Brooklyn Museum/Los Angeles County Museum of Art/Museum of Modern Art, New York
Collection of the Henry and Rose Pearlman Foundation
Henry Pearlman began collecting art in 1945 and by the time he died, some three decades later, built up a significant collection of mostly Impressionist and Post-Impressionist painting, drawing and sculpture. Since the 1970s most of the collection has been on loan to the Princeton University Art Museum. Now, the foundation, set up by Henry and his wife Rose in 1955, has announced that its entire collection of 63 artworks will be given to three US museums: MoMA, the Brooklyn Museum and the Los Angeles County Museum of Art (LACMA). Brooklyn will get 29 of them – including works by Gauguin, Soutine and Modigliani – while MoMA will get 28, including most of the Cézannes in the collection. The gift to LACMA of six works include masterpieces by two artists who have until now been absent from the museum’s collections: Manet and Van Gogh, with Young Woman in a Round Hat (c. 1877–79) and Tarascon Stagecoach (1888) respectively.

Walker Art Gallery, Liverpool
La pêche aux écrevisses (c.1870–80), Marie Bracquemond
Marie Bracquemond’s star has risen in recent years as more attention has been given to the women, including Mary Cassatt and Berthe Morisot, who helped shape the Impressionist movement. Walker Art Gallery has become the first institution in the UK to own a Bracquemond, having bought La pêche aux écrevisses (c. 1870–80), a lively depiction of a woman fishing for crayfish with children frolicking in the background. Bracquemond was a Salon painter early in her career and studied under Ingres; her work shifted radically in the 1870s under the influence of Impressionism. This work, distinctly Impressionist in its sense of dynamism, use of colour and freedom of brushwork, constitutes one of her early experiments with this new style.

Metropolitan Museum of Art, New York/Cleveland Museum of Art
18th-century Chinese prints
The Met and the Cleveland Museum of Art have jointly acquired a group of 18th-century Chinese prints from the collection of Christer von der Burg, collector and founder of the Muban Educational Trust, which is dedicated to the preservation and promotion of Chinese woodblock printmaking. The prints – almost all of which were produced in the city of Suzhou, in eastern China – depict an array of subjects, from flora and fauna to people, architecture, antiquities and more. Many of them also observe artistic conventions that were at the time associated with Europe, such as linear perspective and hatching to convey light and dark. Each museum has received around 100 prints; Cleveland will put its new gift on display late next year and the Met will include a selection in its upcoming exhibition Chinese Painting and Calligraphy, which opens on 22 November.

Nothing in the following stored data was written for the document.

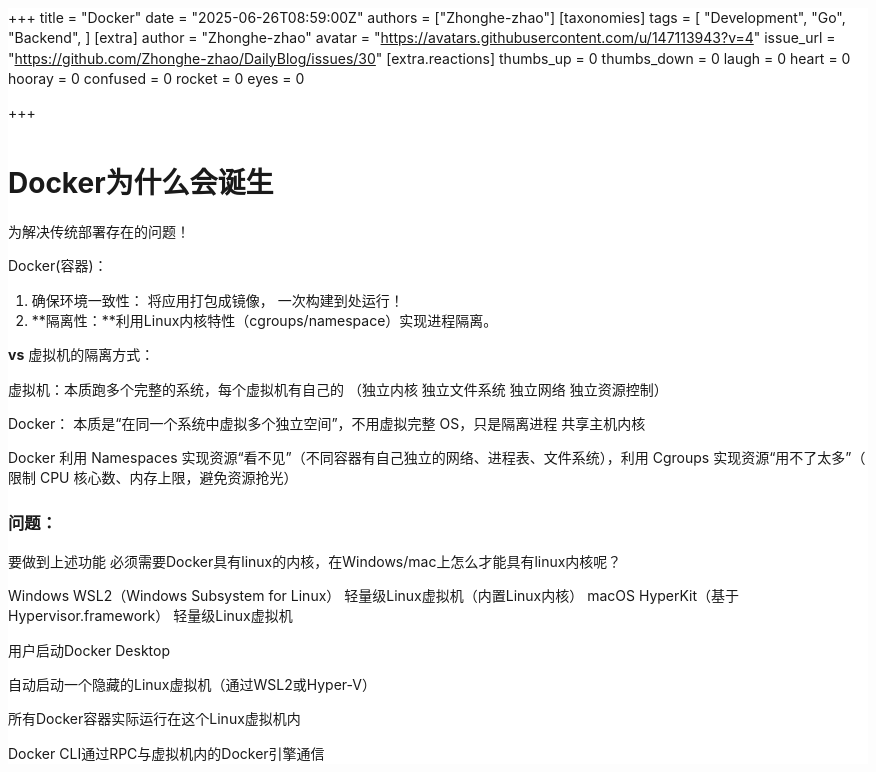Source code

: 
+++
title = "Docker"
date = "2025-06-26T08:59:00Z"
authors = ["Zhonghe-zhao"]
[taxonomies]
tags = [ "Development",  "Go",  "Backend", ]
[extra]
author = "Zhonghe-zhao"
avatar = "https://avatars.githubusercontent.com/u/147113943?v=4"
issue_url = "https://github.com/Zhonghe-zhao/DailyBlog/issues/30"
[extra.reactions]
thumbs_up = 0
thumbs_down = 0
laugh = 0
heart = 0
hooray = 0
confused = 0
rocket = 0
eyes = 0

+++

# Docker为什么会诞生

为解决传统部署存在的问题！ 

Docker(容器)： 

1. 确保环境一致性： 将应用打包成镜像， 一次构建到处运行！
2. **隔离性：**利用Linux内核特性（cgroups/namespace）实现进程隔离。

**vs** 虚拟机的隔离方式：

虚拟机：本质跑多个完整的系统，每个虚拟机有自己的 （独立内核 独立文件系统 独立网络 独立资源控制）

Docker： 本质是“在同一个系统中虚拟多个独立空间”，不用虚拟完整 OS，只是隔离进程  共享主机内核


Docker 利用 Namespaces 实现资源“看不见”（不同容器有自己独立的网络、进程表、文件系统），利用 Cgroups 实现资源“用不了太多”（ 限制 CPU 核心数、内存上限，避免资源抢光） 

### 问题：

要做到上述功能 必须需要Docker具有linux的内核，在Windows/mac上怎么才能具有linux内核呢？


Windows WSL2（Windows Subsystem for Linux） 轻量级Linux虚拟机（内置Linux内核）
macOS HyperKit（基于Hypervisor.framework） 轻量级Linux虚拟机

用户启动Docker Desktop

自动启动一个隐藏的Linux虚拟机（通过WSL2或Hyper-V）

所有Docker容器实际运行在这个Linux虚拟机内

Docker CLI通过RPC与虚拟机内的Docker引擎通信
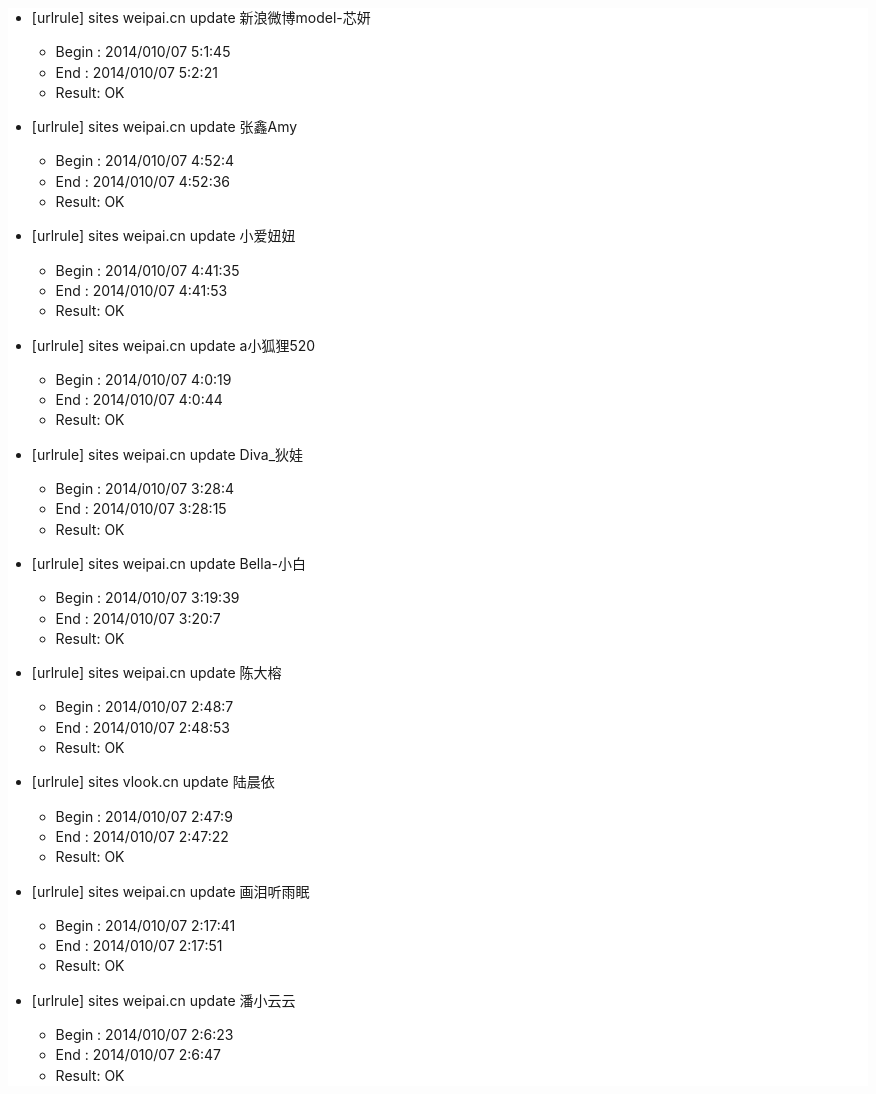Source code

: * [urlrule] sites weipai.cn update 新浪微博model-芯妍

    * Begin : 2014/010/07 5:1:45
    * End   : 2014/010/07 5:2:21
    * Result: OK

* [urlrule] sites weipai.cn update 张鑫Amy

    * Begin : 2014/010/07 4:52:4
    * End   : 2014/010/07 4:52:36
    * Result: OK

* [urlrule] sites weipai.cn update 小爱妞妞

    * Begin : 2014/010/07 4:41:35
    * End   : 2014/010/07 4:41:53
    * Result: OK

* [urlrule] sites weipai.cn update a小狐狸520

    * Begin : 2014/010/07 4:0:19
    * End   : 2014/010/07 4:0:44
    * Result: OK

* [urlrule] sites weipai.cn update Diva_狄娃

    * Begin : 2014/010/07 3:28:4
    * End   : 2014/010/07 3:28:15
    * Result: OK

* [urlrule] sites weipai.cn update Bella-小白

    * Begin : 2014/010/07 3:19:39
    * End   : 2014/010/07 3:20:7
    * Result: OK

* [urlrule] sites weipai.cn update 陈大榕

    * Begin : 2014/010/07 2:48:7
    * End   : 2014/010/07 2:48:53
    * Result: OK

* [urlrule] sites vlook.cn update 陆晨依

    * Begin : 2014/010/07 2:47:9
    * End   : 2014/010/07 2:47:22
    * Result: OK

* [urlrule] sites weipai.cn update 画泪听雨眠

    * Begin : 2014/010/07 2:17:41
    * End   : 2014/010/07 2:17:51
    * Result: OK

* [urlrule] sites weipai.cn update 潘小云云

    * Begin : 2014/010/07 2:6:23
    * End   : 2014/010/07 2:6:47
    * Result: OK
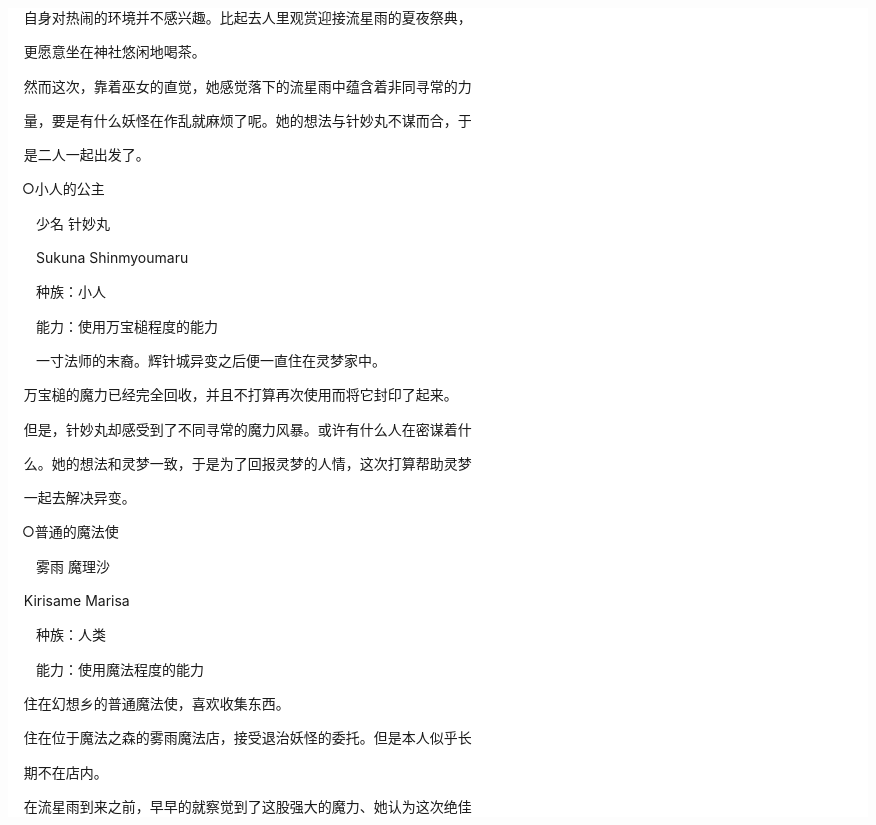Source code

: &#160;&#160;&#160;&#160;自身对热闹的环境并不感兴趣。比起去人里观赏迎接流星雨的夏夜祭典，  

&#160;&#160;&#160;&#160;更愿意坐在神社悠闲地喝茶。  

  

&#160;&#160;&#160;&#160;然而这次，靠着巫女的直觉，她感觉落下的流星雨中蕴含着非同寻常的力  

&#160;&#160;&#160;&#160;量，要是有什么妖怪在作乱就麻烦了呢。她的想法与针妙丸不谋而合，于  

&#160;&#160;&#160;&#160;是二人一起出发了。  

  

  

　○小人的公主  

　　少名 针妙丸  

　　Sukuna Shinmyoumaru  

  

　　种族：小人  

　　能力：使用万宝槌程度的能力  

  

　　一寸法师的末裔。辉针城异变之后便一直住在灵梦家中。  

  

&#160;&#160;&#160;&#160;万宝槌的魔力已经完全回收，并且不打算再次使用而将它封印了起来。  

  

&#160;&#160;&#160;&#160;但是，针妙丸却感受到了不同寻常的魔力风暴。或许有什么人在密谋着什  

&#160;&#160;&#160;&#160;么。她的想法和灵梦一致，于是为了回报灵梦的人情，这次打算帮助灵梦  

&#160;&#160;&#160;&#160;一起去解决异变。  

  

  

　○普通的魔法使  

　　雾雨 魔理沙  

&#160;&#160;&#160;&#160;Kirisame Marisa  

  

　　种族：人类  

　　能力：使用魔法程度的能力  

  

&#160;&#160;&#160;&#160;住在幻想乡的普通魔法使，喜欢收集东西。      

  

&#160;&#160;&#160;&#160;住在位于魔法之森的雾雨魔法店，接受退治妖怪的委托。但是本人似乎长  

&#160;&#160;&#160;&#160;期不在店内。  

  

&#160;&#160;&#160;&#160;在流星雨到来之前，早早的就察觉到了这股强大的魔力、她认为这次绝佳  

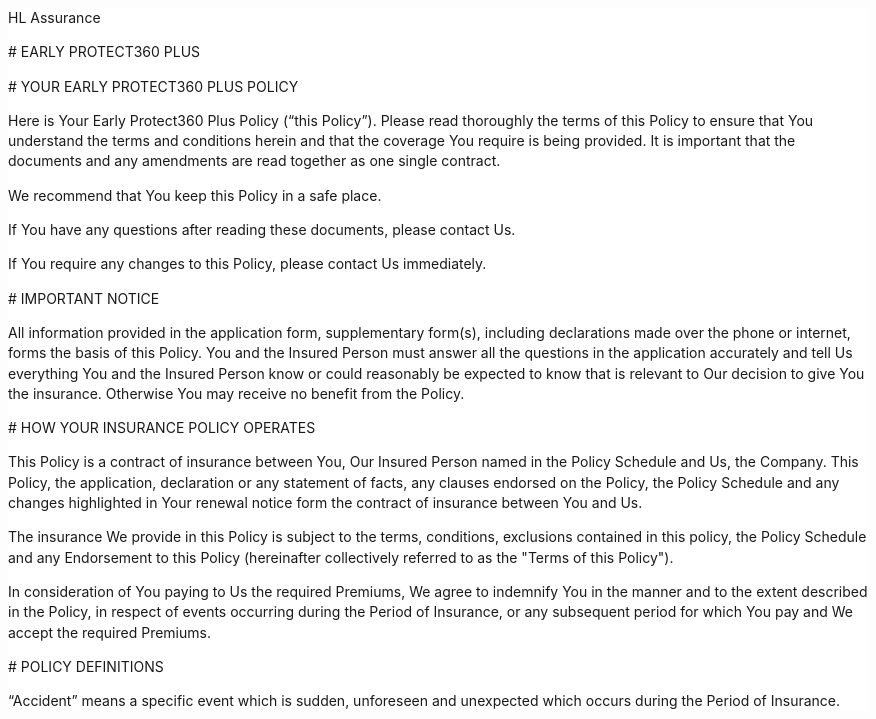 HL Assurance

\# EARLY PROTECT360 PLUS



\# YOUR EARLY PROTECT360 PLUS POLICY



Here is Your Early Protect360 Plus Policy (“this Policy”). Please read thoroughly the terms of this Policy to ensure that You understand the terms and conditions herein and that the coverage You require is being provided. It is important that the documents and any amendments are read together as one single contract.



We recommend that You keep this Policy in a safe place.



If You have any questions after reading these documents, please contact Us.



If You require any changes to this Policy, please contact Us immediately.



\# IMPORTANT NOTICE



All information provided in the application form, supplementary form(s), including declarations made over the phone or internet, forms the basis of this Policy. You and the Insured Person must answer all the questions in the application accurately and tell Us everything You and the Insured Person know or could reasonably be expected to know that is relevant to Our decision to give You the insurance. Otherwise You may receive no benefit from the Policy.



\# HOW YOUR INSURANCE POLICY OPERATES



This Policy is a contract of insurance between You, Our Insured Person named in the Policy Schedule and Us, the Company. This Policy, the application, declaration or any statement of facts, any clauses endorsed on the Policy, the Policy Schedule and any changes highlighted in Your renewal notice form the contract of insurance between You and Us.



The insurance We provide in this Policy is subject to the terms, conditions, exclusions contained in this policy, the Policy Schedule and any Endorsement to this Policy (hereinafter collectively referred to as the "Terms of this Policy").



In consideration of You paying to Us the required Premiums, We agree to indemnify You in the manner and to the extent described in the Policy, in respect of events occurring during the Period of Insurance, or any subsequent period for which You pay and We accept the required Premiums.



\# POLICY DEFINITIONS



“Accident” means a specific event which is sudden, unforeseen and unexpected which occurs during the Period of Insurance.
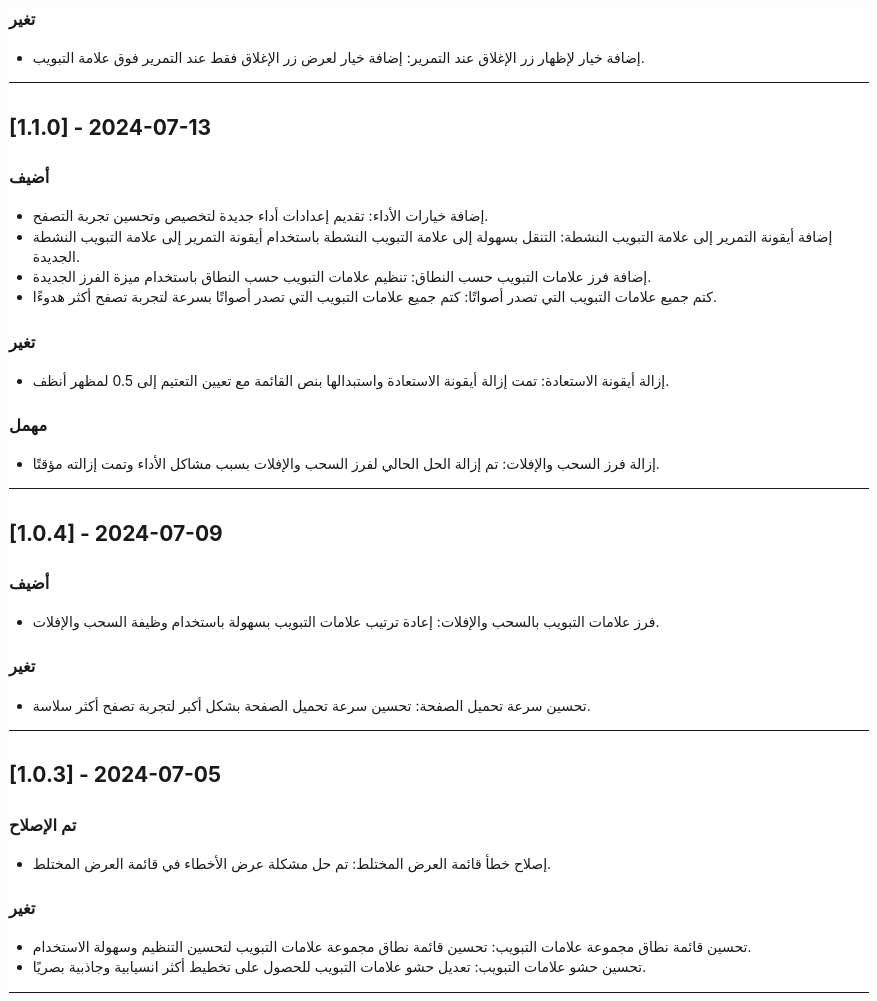 ### تغير
- إضافة خيار لإظهار زر الإغلاق عند التمرير: إضافة خيار لعرض زر الإغلاق فقط عند التمرير فوق علامة التبويب.

---

## [1.1.0] - 2024-07-13

### أضيف
- إضافة خيارات الأداء: تقديم إعدادات أداء جديدة لتخصيص وتحسين تجربة التصفح.
- إضافة أيقونة التمرير إلى علامة التبويب النشطة: التنقل بسهولة إلى علامة التبويب النشطة باستخدام أيقونة التمرير إلى علامة التبويب النشطة الجديدة.
- إضافة فرز علامات التبويب حسب النطاق: تنظيم علامات التبويب حسب النطاق باستخدام ميزة الفرز الجديدة.
- كتم جميع علامات التبويب التي تصدر أصواتًا: كتم جميع علامات التبويب التي تصدر أصواتًا بسرعة لتجربة تصفح أكثر هدوءًا.

### تغير
- إزالة أيقونة الاستعادة: تمت إزالة أيقونة الاستعادة واستبدالها بنص القائمة مع تعيين التعتيم إلى 0.5 لمظهر أنظف.

### مهمل
- إزالة فرز السحب والإفلات: تم إزالة الحل الحالي لفرز السحب والإفلات بسبب مشاكل الأداء وتمت إزالته مؤقتًا.

---

## [1.0.4] - 2024-07-09

### أضيف
- فرز علامات التبويب بالسحب والإفلات: إعادة ترتيب علامات التبويب بسهولة باستخدام وظيفة السحب والإفلات.

### تغير
- تحسين سرعة تحميل الصفحة: تحسين سرعة تحميل الصفحة بشكل أكبر لتجربة تصفح أكثر سلاسة.

---

## [1.0.3] - 2024-07-05

### تم الإصلاح
- إصلاح خطأ قائمة العرض المختلط: تم حل مشكلة عرض الأخطاء في قائمة العرض المختلط.

### تغير
- تحسين قائمة نطاق مجموعة علامات التبويب: تحسين قائمة نطاق مجموعة علامات التبويب لتحسين التنظيم وسهولة الاستخدام.
- تحسين حشو علامات التبويب: تعديل حشو علامات التبويب للحصول على تخطيط أكثر انسيابية وجاذبية بصريًا.

---
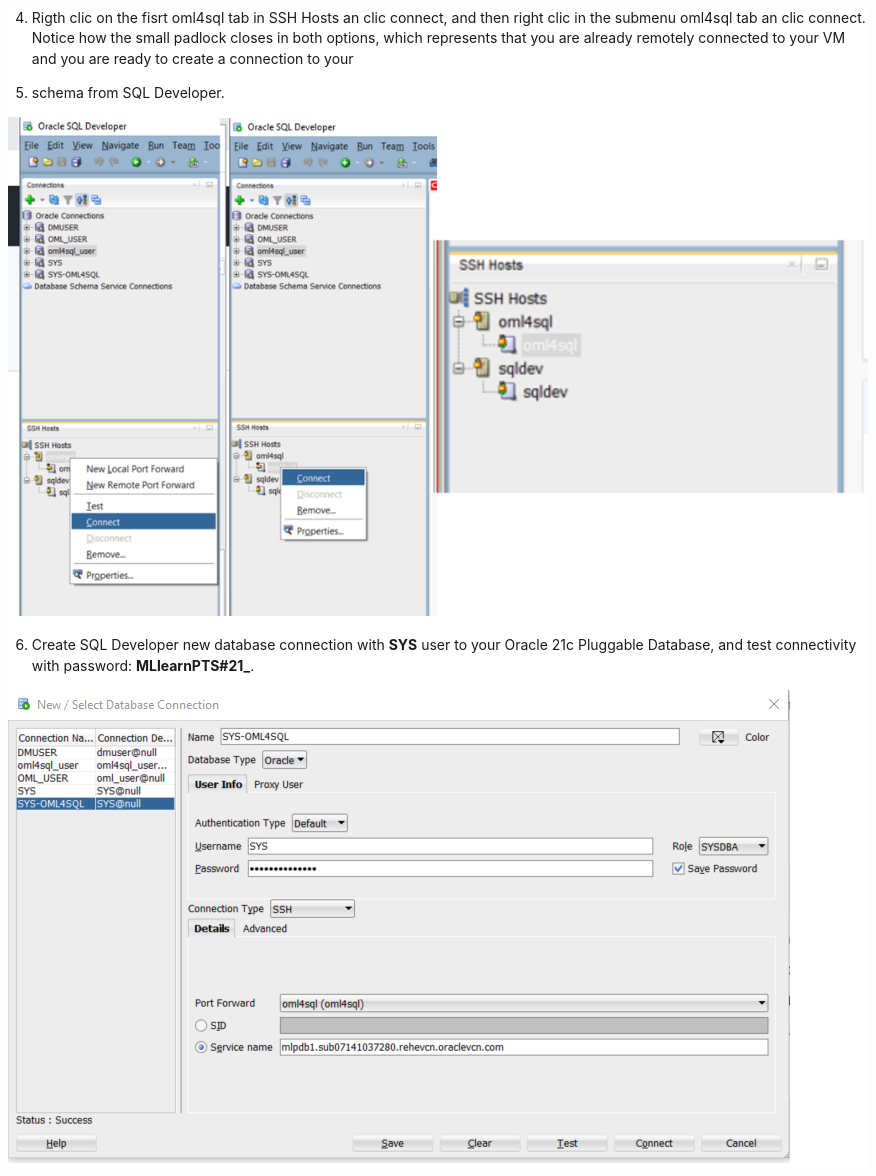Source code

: 4. Rigth clic on the fisrt oml4sql tab in SSH Hosts an clic connect, and then right clic in the submenu oml4sql tab an clic connect.
Notice how the small padlock closes in both options, which represents that you are already remotely connected to your VM and you are ready to create a connection to your

5. schema from SQL Developer.

![conection-ssh](../oml4sql-anomaly-detection/images/conection-ssh.png)

6. Create SQL Developer new database connection with **SYS** user to your Oracle 21c Pluggable Database, and test connectivity with password: **MLlearnPTS#21_**.

![Database-connection-SYS](../oml4sql-anomaly-detection/images/Database-connection-SYS.png)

Kimbell Art Museum, Fort Worth
Still Life with Melon, Watermelon, and Other Fruits (c. 1610–20), Pensionante del Saraceni
Among the artists who flourished in Rome immediately after Caravaggio’s death in 1610 was an elusive painter, possibly French, about whom very little is known today. Known as the Pensionante del Saraceni (‘Saraceni’s lodger’, since he is thought to have lived with the painter Carlo Saraceni for a time), the artist painted a small group of exquisitely detailed paintings that bear the imprint of Caravaggio’s tenebrism. Among them is this still life, recently acquired by the Kimbell from the dealer Nicholas Hall, of melon, grapes, pomegranates and more. It joins several notable still lifes in the museum’s collection, including Jacques de Gheyn II’s Vase of Flowers with a Curtain (1615) and a very recent acquisition, The Cut Melon (1760) by Jean-Siméon Chardin.

ARoS, Aarhus
Four works by Igshaan Adams
The first exhibition in the Nordic countries of the South African artist Igshaan Adams closed last month at ARoS in Aarhus, but Adams’s work can still be seen at the museum. ARoS has acquired four works that appeared in the exhibition, including a large tapestry, Jaime-Lee, Byron, Dustin, Faroll, Lynett (2024), which is made of rope, chains, beads, shells and other materials and is named after his collaborators on the piece: five members of the Garage Dance Ensemble. The other three are all ‘dust cloud’ installations: large-scale sculptures woven together from found objects that hang over gallery-goers in an ethereal mass.